The recent deaths of eight young soldiers in Afghanistan, on a single day, reminded us that we are a country at war. As we go about our daily business, hearing no gunfire, we might almost imagine we are a country at peace, and therefore be shocked when the coffins come home, carried on military shoulders across the tarmac, draped in honour and the Union flag. Surely the war ended in 1945? Well, a war did end then, but not war itself, which continues in different clothes and different lands; and, in war, lest we forget, people are regularly killed.
On one day at Borodino, 70,000 soldiers are reckoned to have died. The Russians suffered more casualties than the French, but this was not significant for Tolstoy; it was war itself he had a problem with. He was aware of all the arguments against pacifism: patriotism, the protection of the defenceless, political common sense, and raw fear.
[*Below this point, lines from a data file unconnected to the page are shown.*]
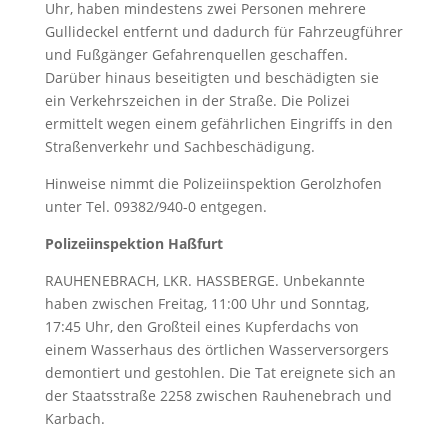
Uhr, haben mindestens zwei Personen mehrere
Gullideckel entfernt und dadurch für Fahrzeugführer
und Fußgänger Gefahrenquellen geschaffen.
Darüber hinaus beseitigten und beschädigten sie
ein Verkehrszeichen in der Straße. Die Polizei
ermittelt wegen einem gefährlichen Eingriffs in den
Straßenverkehr und Sachbeschädigung.
Hinweise nimmt die Polizeiinspektion Gerolzhofen
unter Tel. 09382/940-0 entgegen.
Polizeiinspektion Haßfurt
RAUHENEBRACH, LKR. HASSBERGE. Unbekannte
haben zwischen Freitag, 11:00 Uhr und Sonntag,
17:45 Uhr, den Großteil eines Kupferdachs von
einem Wasserhaus des örtlichen Wasserversorgers
demontiert und gestohlen. Die Tat ereignete sich an
der Staatsstraße 2258 zwischen Rauhenebrach und
Karbach.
Set against these, however, were the Christian Gospels, in which Christ forbade his followers to take revenge, encouraging them instead to turn the other cheek, forgive their enemies, and bless those who persecuted them. Whatever scheme of things the “just war” fits into, it is certainly not this one. Which is probably why Tolstoy wrote in A Confession: “It is impossible to judge from a man’s conduct whether or not he is a Christian believer.” He allowed Christians to believe in war — as long as their opinions had nothing to do with the Gospels.
War is the never-ending story, because, like water in sodden earth, violence is written deep in the being of power. As even Tolstoy knew, with all his idealism, power will scrap and cudgel for its continuation; for the love of power does not go with goodness, but, rather, “with the opposite qualities — pride, cunning and cruelty.”
The saddest sight in war: grieving families. The bravest sight: the remaining soldiers carrying on the next day. The most disgraceful sight? Politicians sucking political capital out of the tears. Eight young men were killed that day because war is savage and immune to health-and-safety considerations.
You do not need to have witnessed either Borodino or Hiroshima to know that no war would pass a town-hall risk assessment. If you choose to be a country at war, you also choose to have coffins come home, in a slow military march.
Despite the horror of 7 September, Napoleon was undeterred, and pushed on towards Moscow. Of his 600,000 troops, 30,000 made it home alive.